In the following days, texts fly back and forth and she informs me that she would be interested in shooting me for her first exhibition in a week's time and a date of our shoot is finally confirmed.
It's an early morning start for both of us as I make my way to her apartment in the heart of the Bastille area of Paris. No sooner have I arrived does she hand me a steaming mug of tea, whisk me around her creative corner of the world and introduce me to her two lapine friends with whom she shares it (Njut & Gotham).
Maud explains the aesthetic she wants to achieve. The exhibition - organised by RIPOSTE - will celebrate the opening of new concept store 'Le White' at the Splendens Factory, which will feature only ‘white' art and tells me that what she wants is to capture the beauty of simplicity, of ‘le quotidien', before emptying a bag of props onto her bed. Among the bric-a-brac: a toothbrush, shaving foam and a plain white tee.

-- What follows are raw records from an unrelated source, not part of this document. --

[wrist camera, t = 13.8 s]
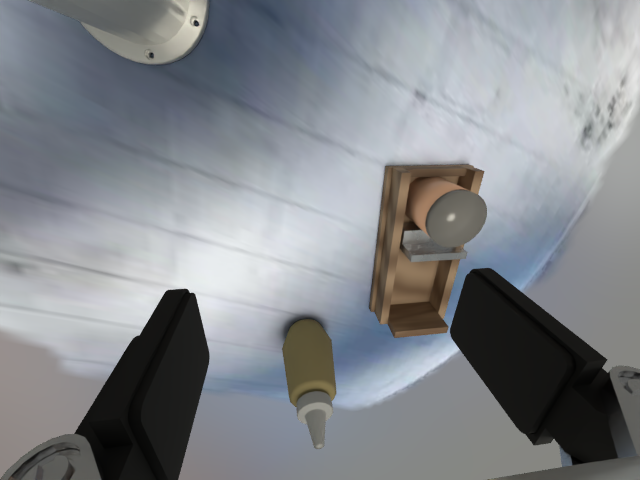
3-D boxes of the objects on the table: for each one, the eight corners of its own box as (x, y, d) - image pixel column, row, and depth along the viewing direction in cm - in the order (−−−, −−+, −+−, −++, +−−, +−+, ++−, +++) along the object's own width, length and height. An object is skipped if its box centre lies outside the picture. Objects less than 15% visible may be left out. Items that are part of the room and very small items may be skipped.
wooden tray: (385, 166, 37) (407, 179, 30) (469, 164, 38) (506, 176, 32) (369, 307, 47) (382, 339, 41) (434, 302, 49) (457, 331, 43)
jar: (405, 175, 36) (435, 192, 29) (453, 173, 37) (494, 190, 30) (398, 222, 40) (424, 249, 32) (442, 220, 40) (477, 245, 33)
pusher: (397, 223, 39) (414, 241, 34) (447, 221, 40) (471, 238, 35) (394, 242, 40) (410, 262, 36) (443, 239, 41) (465, 258, 36)
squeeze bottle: (294, 307, 45) (303, 419, 29) (336, 320, 48) (366, 430, 32) (274, 341, 48) (272, 461, 32) (315, 352, 50) (332, 468, 35)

Used to directing models from some of the biggest agencies in Paris, she has no qualm whatsoever directing me as we move from room to room of her apartment. I begin brushing my teeth in her bathroom until she abruptly exclaims ‘not white enough' and hands me the bottle of shaving foam. A lot of laughs and a foamy mess later, she orders me to strip. A little startled by her frankness, I hesitate and she heads to her radio - that until this point had been crooning almost silently in the background - and turns up the volume. An upbeat anonymous track gives me the push I need and before I've even taken my tee-shirt off, the click of her camera is in sync with the allegro. Next on the tracklist, one of Lorde's more downbeat tracks, I head to the window and stare out onto the ‘veins of my city', she falters not and captures my sentimental moment (above). My attention is brought back to reality with the tick of the shutter.
Satisfied, Maud Maillard puts down her camera, turns off the bi-polar radio and prepares another tea.